Derived values match provided values for the mean TPM of each x-axis grouping. Next step is to test a larger sample.

### Build workflow for handling data download sets

In [5]:
def summarize_new_df(df):
    
    # Build initial summary df with xLabel columns and TPM Mean
    df_summarized = df.groupby('xLabel')['tpm'].mean().round(2).reset_index()
    df_summarized = df_summarized.rename(columns={'tpm':'tpmMean'})

    # Add column for sample/row counts
    df_summarized['boxSampleCount'] = df.groupby('xLabel').size().tolist()

    return df_summarized

In [6]:
def compare_data(df_summarized, df_old):

    # Get only comparison columns from old data
    df_old = df_old[['xLabel', 'tpmMean', 'boxSampleCount']]

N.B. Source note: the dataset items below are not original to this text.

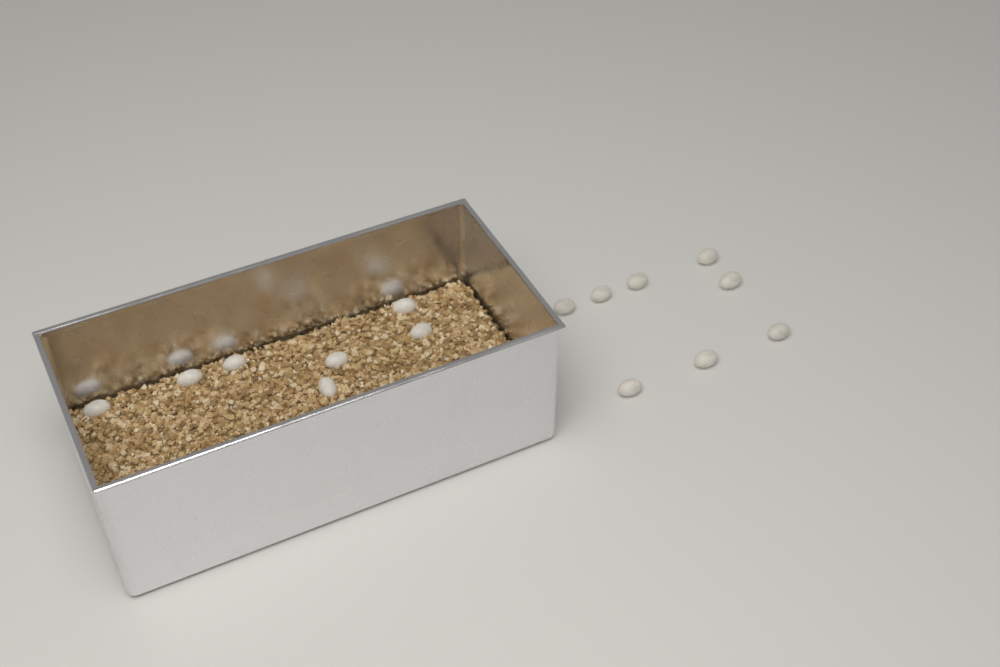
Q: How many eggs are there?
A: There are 15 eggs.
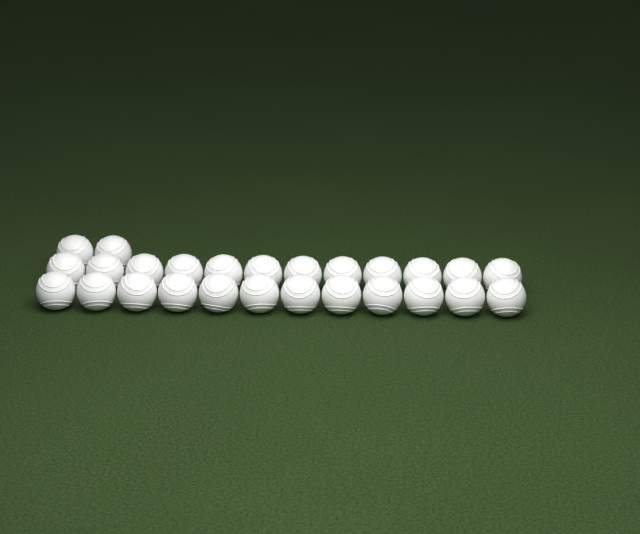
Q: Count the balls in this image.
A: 26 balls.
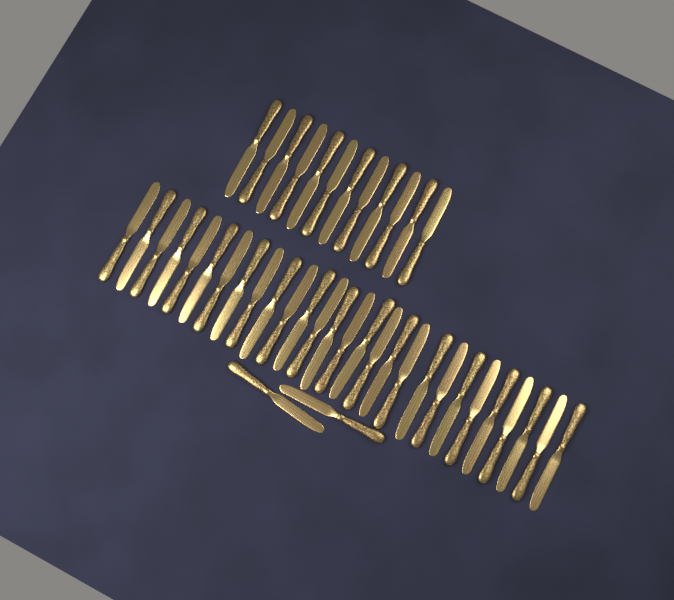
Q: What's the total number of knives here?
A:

    # Sort data by x-axis label for comparison
    df_old = df_old.sort_values(by='xLabel', ascending=True).reset_index(drop=True)
    df_summarized = df_summarized.sort_values(by='xLabel', ascending=True).reset_index(drop=True)

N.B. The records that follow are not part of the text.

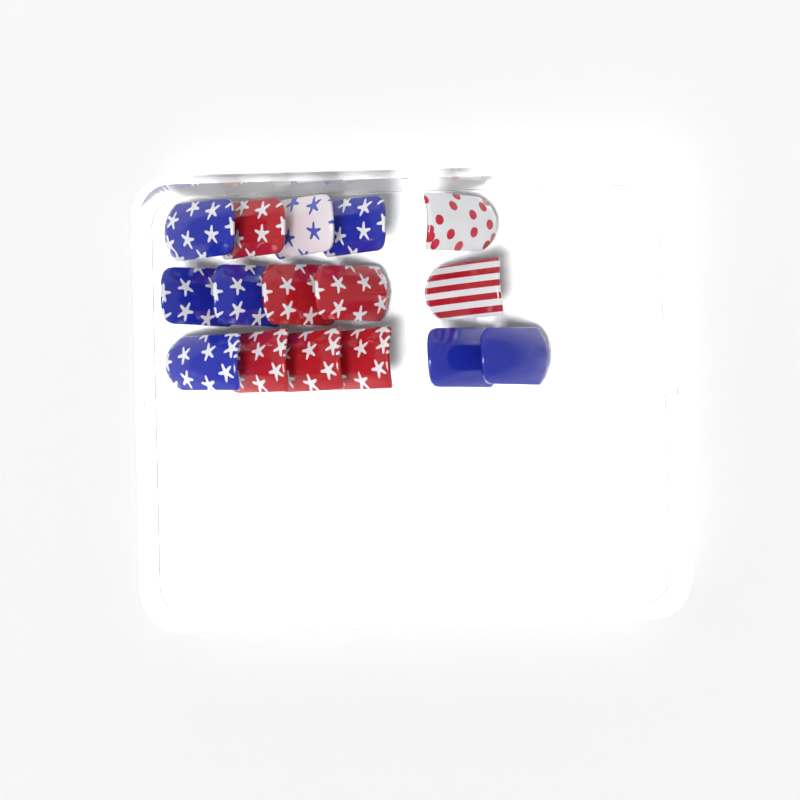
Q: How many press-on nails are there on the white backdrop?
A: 16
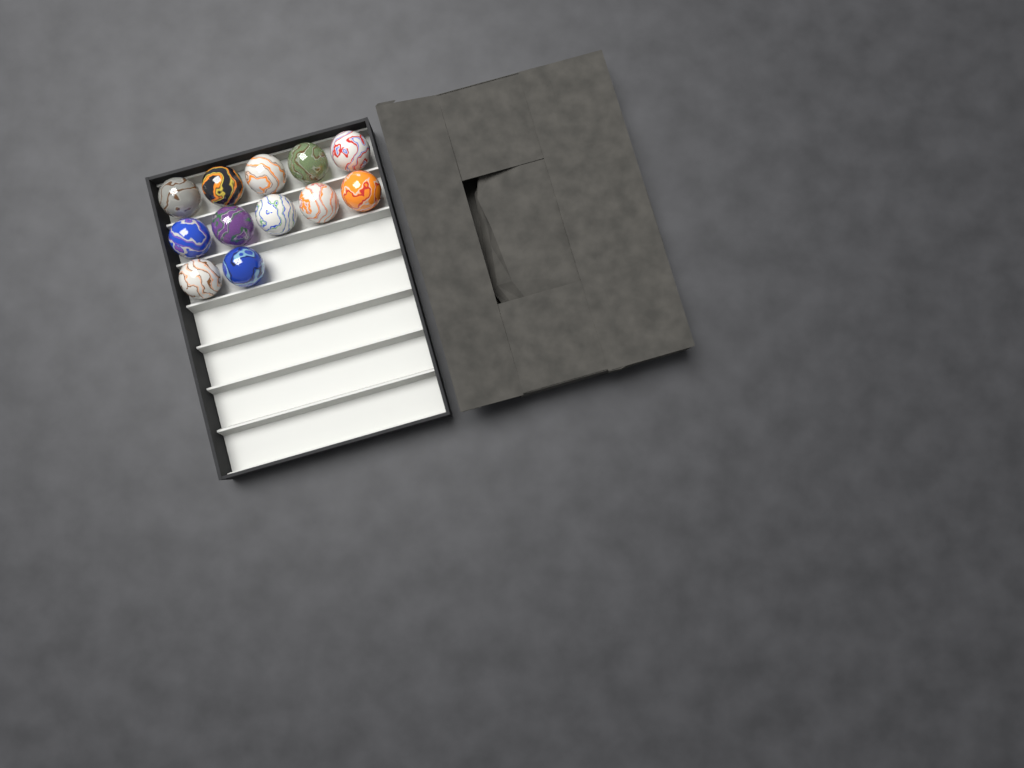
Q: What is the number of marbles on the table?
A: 12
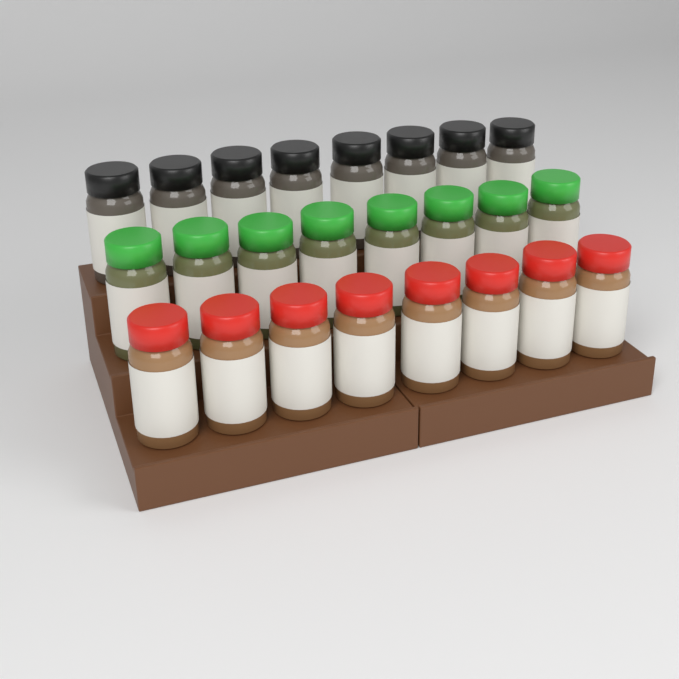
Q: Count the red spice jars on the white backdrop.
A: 8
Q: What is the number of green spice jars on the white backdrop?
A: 8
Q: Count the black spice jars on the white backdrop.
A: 8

    # Check for exact match
    comparison_result = df_summarized.equals(df_old)

    # Check for columns with mismatched values
    if not comparison_result:
        # Check x-Axis Labels
        match_xLabel = all(df_old['xLabel'] == df_summarized['xLabel'])
        # Use relative check of TPM mean with tolerance of 0.01 difference
        match_TPM = all(np.isclose(a=df_old['tpmMean'], b=df_summarized['tpmMean'], rtol=0.01))
        # Check sample counts
        match_boxSampleCount = all(df_old['boxSampleCount'] == df_summarized['boxSampleCount'])

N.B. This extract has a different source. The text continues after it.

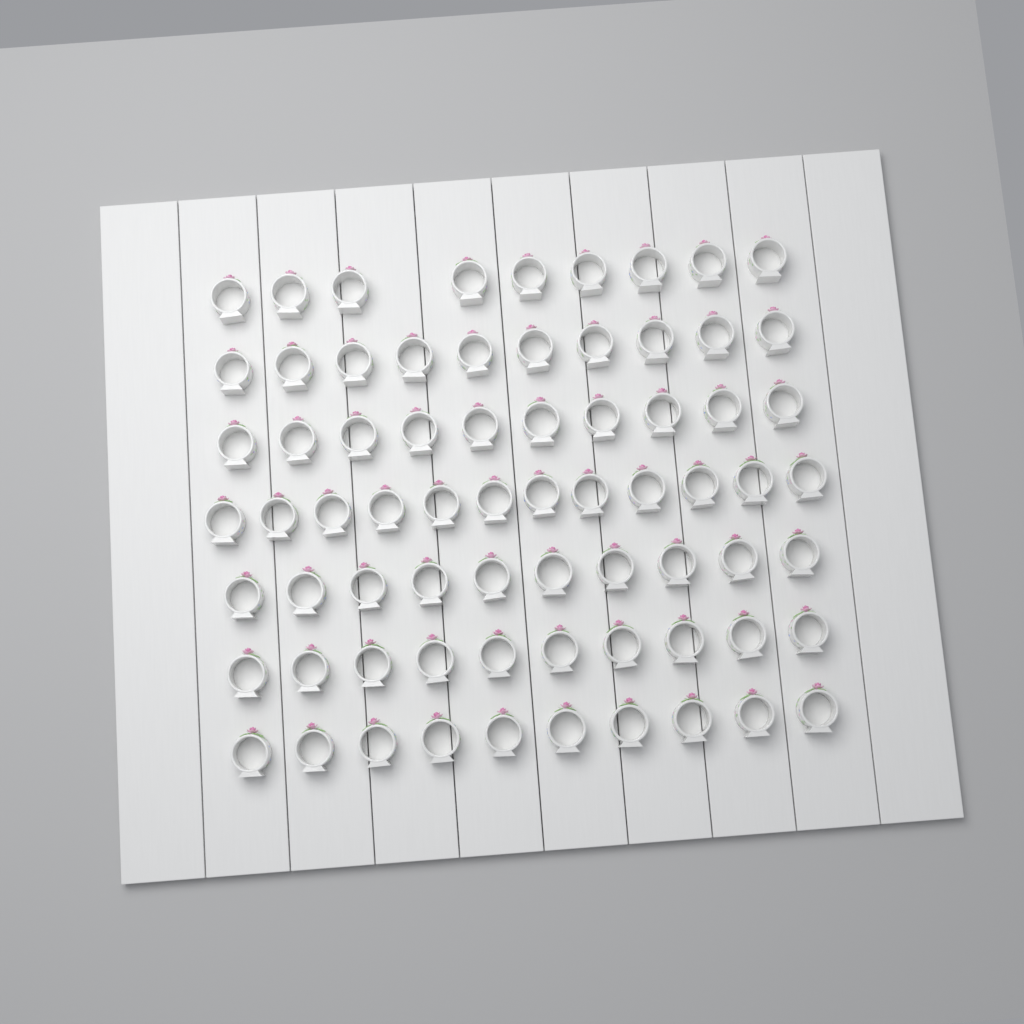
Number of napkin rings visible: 71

        # If values still mismatched after tpmMean tolerance, list issues
        comparison_result = all([match_xLabel, match_TPM, match_boxSampleCount])
        if not comparison_result:
            return {
                'comparison_result': comparison_result,
                'match_xLabel': match_xLabel,
                'match_tpmMean': match_tpmMean,
                'match_boxSampleCount': match_boxSampleCount
                }

    return comparison_result

In [7]:
def compare_data_download_files(newDataPath, oldDataPath):
    new_files = os.listdir(newDataPath)
    old_files = os.listdir(oldDataPath)

    # Sort the files to ensure consistent order for comparison
    new_files.sort()
    old_files.sort()

    compared_data = []

    for new_file, old_file in zip(new_files, old_files):
        new_file_path = os.path.join(newDataPath, new_file)
        old_file_path = os.path.join(oldDataPath, old_file)

        if os.path.isfile(new_file_path) and os.path.isfile(old_file_path):
            # Ensure that new_file and old_file have the same filename
            if new_file != old_file:
                raise ValueError(f"The filenames {new_file} and {old_file} do not match.")

            # Read the TSV files into DataFrames
            df_new = pd.read_csv(new_file_path, delimiter='\t')
            df_old = pd.read_csv(old_file_path, delimiter='\t')

            # Summarize the new data to match format of old data
            df_summarized = summarize_new_df(df_new)

            # Compare the transformed DataFrame with the old DataFrame
            comparison_result = compare_data(df_summarized, df_old)

            if type(comparison_result)!=bool:
                comparison_result.update({"file:": new_file})

            # Append the comparison result to the list
            compared_data.append(comparison_result)

    return compared_data

### Run workflow to get results

In [8]:
# Define paths for new and old data directories
newDataPath = 'data/test/plotlyDownloads/newData/'
oldDataPath = 'data/test/plotlyDownloads/oldData/'

# Compare data!
results = compare_data_download_files(newDataPath, oldDataPath)

# If results are good, say so. If not, list issues
if all(results): 
    print(f"Success! New data downloads match old data downloads.")
else:
    print(f"Error: Some new data downloads DO NOT match old data downloads.")
    results

Success! New data downloads match old data downloads.